Jeff Schultz #55 of the Washington Capitals hits

Jeff Schultz #55 of the Washington Capitals hits Mats Zuccarello #36 of the New York Rangers into the boards in Game One of the Eastern Conference Quarterfinals during the 2011 NHL Stanley Cup Playoffs at Verizon Center. (April 13, 2011) Photo Credit: Getty Images

1. 25 shots is not enough

The Rangers did have 32 shots blocked (24 by Caps defensemen), but they have to get more on rookie goaltender Michal Neuvirth, who was solid, but not tested terribly. Particularly in close, the Rangers couldn't find a lot of loose pucks to hack away at, to create at least some chaos, if not good scoring opportunities.

2. Henrik Lundqvist is on his game

He had several game-changing saves, most notably the breakaway stop on Nicklas Backstrom in the second on which Lundqvist squeezed his right pad just enough to turn the puck away from the net as it got through his legs. He got some help from the crossbar twice in the first, but it was all Lundqvist the rest of the way; it took the two most talented Caps a handful of shovel tries to tie it, then an unstoppable rocket to win it. The Rangers need their best player to lead them, and Lundqvist did so last night.

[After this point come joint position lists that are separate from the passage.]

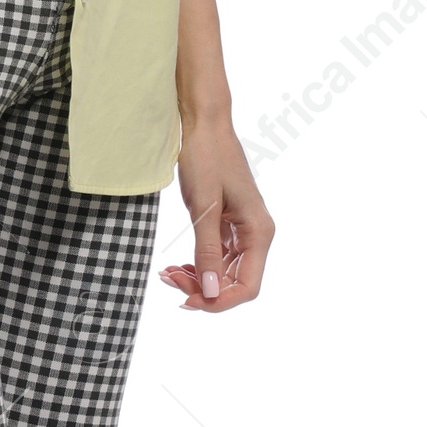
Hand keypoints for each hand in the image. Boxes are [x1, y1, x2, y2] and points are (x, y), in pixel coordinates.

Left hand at [159, 119, 273, 312]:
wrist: (203, 124)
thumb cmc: (206, 158)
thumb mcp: (203, 206)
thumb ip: (206, 250)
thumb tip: (210, 291)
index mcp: (259, 231)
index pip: (248, 287)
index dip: (220, 301)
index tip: (188, 301)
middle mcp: (256, 235)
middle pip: (234, 283)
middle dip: (203, 290)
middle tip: (169, 280)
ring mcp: (242, 231)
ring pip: (223, 273)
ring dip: (197, 279)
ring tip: (167, 274)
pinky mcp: (227, 225)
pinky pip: (216, 257)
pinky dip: (196, 265)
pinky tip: (175, 266)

3. The Rangers need more cohesion from the forwards

It's no accident that the Brandon Prust-Brian Boyle duo generated the best Rangers scoring chances with their work in the offensive zone -- those two have been a tandem pretty much since training camp. With Ryan Callahan out, Brandon Dubinsky is struggling to find a rhythm with Ruslan Fedotenko and Derek Stepan -- Dubinsky's failure to find either of his linemates on a three-on-one in the second was a big miss. And Marian Gaborik had some jump with Vinny Prospal and Artem Anisimov, but they were a bit out of sync, so John Tortorella gave Erik Christensen a chance in a familiar spot between Prospal and Gaborik at today's practice. We'll see if that stays for Game 2 and if it works.

4. There may be more to worry about than just Ovechkin

Semin, far more mercurial than his Russian teammate, cracked one off the crossbar in the first and was fairly invisible the rest of the way until he and Ovechkin teamed up for what Semin called "a junk goal." Whatever it was, it got Semin going, and he delivered on the winner after going scoreless in last season's seven-game, first-round defeat for the Caps. Semin, playing mostly on a line with veterans Jason Arnott and Marco Sturm, could give Washington a second forward line that the Rangers need to be careful against whom they send out. It calls for an awful lot of matching lines if there are two Caps lines to account for, and takes the Rangers away from their rotation a bit.

5. Any changes will be minor

Sean Avery may yet sub in for Mats Zuccarello tomorrow night, but the Rangers are primarily going with 10 or 11 forwards for much of the game, depending on whether Christensen or Artem Anisimov gets more time; Chris Drury, who was very good last night in only 15+ minutes, is getting spot duty with other lines and in key situations. So if it's Avery, he has to do a lot with a little time, same as Zuccarello.